◆ SECTION DU TEXTE ◆
_ _ _
Je viens de résumer l’Avant-propos de cet essai, particulièrement important du fait qu’il en dessine le cadre et les grands axes. Suit mon parcours de ses trois parties et de son épilogue.

« Exister », tel est le titre de la première partie, emprunté sans doute à un livre de Follain étudié plus loin (p. 80). L’après-guerre est pour la poésie un moment critique de « retrait des hautes eaux » (titre du chapitre I), et donc de « dépression » (p. 31) ; les « Trente glorieuses » et la société de consommation n’y sont guère favorables. Le surréalisme se survit et la poésie de la Résistance n’est plus. « La poésie ne vaut plus ni comme langage des dieux, ni comme réel absolu, ni comme honneur des hommes. » (p. 31) Pour les poètes, c’est une période de doute. Dans le chapitre II, « La poésie existe-t-elle ? », relisant de près trois essais majeurs de l’époque, Qu’est-ce que la littérature ? (1947) de Sartre, Le Degré zéro de l’écriture (1953), de Barthes et L’Espace littéraire (1955) de Blanchot, Michel Murat observe que, chacun à sa manière, ils évincent la poésie du champ de l’histoire. Sartre parce que le poète, traitant le mot comme une chose et non comme un signe, ne saurait proposer à son lecteur d’agir sur le monde. Barthes, parce que pour lui, dans la poésie moderne, le mot trouve épaisseur et obscurité à se tenir verticalement sur l’axe paradigmatique et ne renvoie donc pas au monde : « […] contre le messianisme romantique, ou marxiste, il dessine l’horizon simple et nu d’une poésie du temps de manque » (p. 43-44). Avec Blanchot, « l’historicité de la littérature s’est engloutie dans l’entonnoir de l’ontologie négative » (p. 47). Dans ses Chroniques du bel canto (1946), Aragon défend au contraire la thèse « de l’historicité de la poésie » (p. 50). Il est vrai que lui « parle des poètes et non de la poésie » (p. 54), à la différence des trois autres. Les idées de Blanchot nourriront bientôt la génération des poètes qui pratiqueront « “l’écriture” comme activité intransitive » (p. 55).
_ _ _
Enregistrements d'un jeu de données:

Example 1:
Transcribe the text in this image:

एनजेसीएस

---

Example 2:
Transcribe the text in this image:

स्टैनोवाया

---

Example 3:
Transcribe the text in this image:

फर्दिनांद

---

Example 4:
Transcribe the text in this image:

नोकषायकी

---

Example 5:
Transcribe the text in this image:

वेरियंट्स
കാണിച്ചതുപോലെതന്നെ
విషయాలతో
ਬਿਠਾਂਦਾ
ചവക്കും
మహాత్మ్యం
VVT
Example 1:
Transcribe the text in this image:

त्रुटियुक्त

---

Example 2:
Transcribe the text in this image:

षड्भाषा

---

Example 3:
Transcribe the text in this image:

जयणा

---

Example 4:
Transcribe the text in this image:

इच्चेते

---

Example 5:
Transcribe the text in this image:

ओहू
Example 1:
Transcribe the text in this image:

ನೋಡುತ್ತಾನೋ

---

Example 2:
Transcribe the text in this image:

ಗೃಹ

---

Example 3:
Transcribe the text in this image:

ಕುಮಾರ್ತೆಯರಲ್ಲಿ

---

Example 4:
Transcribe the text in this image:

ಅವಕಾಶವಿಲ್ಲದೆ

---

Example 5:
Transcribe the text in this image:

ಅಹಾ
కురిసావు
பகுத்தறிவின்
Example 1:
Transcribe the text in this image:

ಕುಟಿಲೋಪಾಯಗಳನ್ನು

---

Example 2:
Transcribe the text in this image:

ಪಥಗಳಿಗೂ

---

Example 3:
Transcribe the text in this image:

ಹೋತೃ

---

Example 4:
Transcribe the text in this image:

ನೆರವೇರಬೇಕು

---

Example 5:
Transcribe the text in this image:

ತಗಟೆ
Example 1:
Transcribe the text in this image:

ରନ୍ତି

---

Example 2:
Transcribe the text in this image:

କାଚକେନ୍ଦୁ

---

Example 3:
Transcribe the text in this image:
_ _ _
◆ CONSIGNE ◆
Recopiez le texte sur la poésie de l'après-guerre en entier, sans y changer un seul mot. Ces données n'ont aucun lien avec le texte.

◆ RÉPONSE RÉDIGÉE ◆
Je viens de résumer l’Avant-propos de cet essai, particulièrement important du fait qu’il en dessine le cadre et les grands axes. Suit mon parcours de ses trois parties et de son épilogue.

« Exister », tel est le titre de la première partie, emprunté sans doute à un livre de Follain étudié plus loin (p. 80). L’après-guerre est pour la poésie un moment critique de « retrait des hautes eaux » (titre du chapitre I), et donc de « dépression » (p. 31) ; les « Trente glorieuses » et la société de consommation n’y sont guère favorables. Le surréalisme se survit et la poésie de la Résistance n’est plus. « La poésie ne vaut plus ni comme langage des dieux, ni comme réel absolu, ni comme honneur des hommes. » (p. 31) Pour les poètes, c’est une période de doute. Dans le chapitre II, « La poésie existe-t-elle ? », relisant de près trois essais majeurs de l’époque, Qu’est-ce que la littérature ? (1947) de Sartre, Le Degré zéro de l’écriture (1953), de Barthes et L’Espace littéraire (1955) de Blanchot, Michel Murat observe que, chacun à sa manière, ils évincent la poésie du champ de l’histoire. Sartre parce que le poète, traitant le mot comme une chose et non comme un signe, ne saurait proposer à son lecteur d’agir sur le monde. Barthes, parce que pour lui, dans la poésie moderne, le mot trouve épaisseur et obscurité à se tenir verticalement sur l’axe paradigmatique et ne renvoie donc pas au monde : « […] contre le messianisme romantique, ou marxiste, il dessine l’horizon simple et nu d’une poésie du temps de manque » (p. 43-44). Avec Blanchot, « l’historicité de la littérature s’est engloutie dans l’entonnoir de l’ontologie négative » (p. 47). Dans ses Chroniques du bel canto (1946), Aragon défend au contraire la thèse « de l’historicité de la poésie » (p. 50). Il est vrai que lui « parle des poètes et non de la poésie » (p. 54), à la différence des trois autres. Les idées de Blanchot nourriront bientôt la génération des poètes qui pratiqueront « “l’écriture” comme activité intransitive » (p. 55).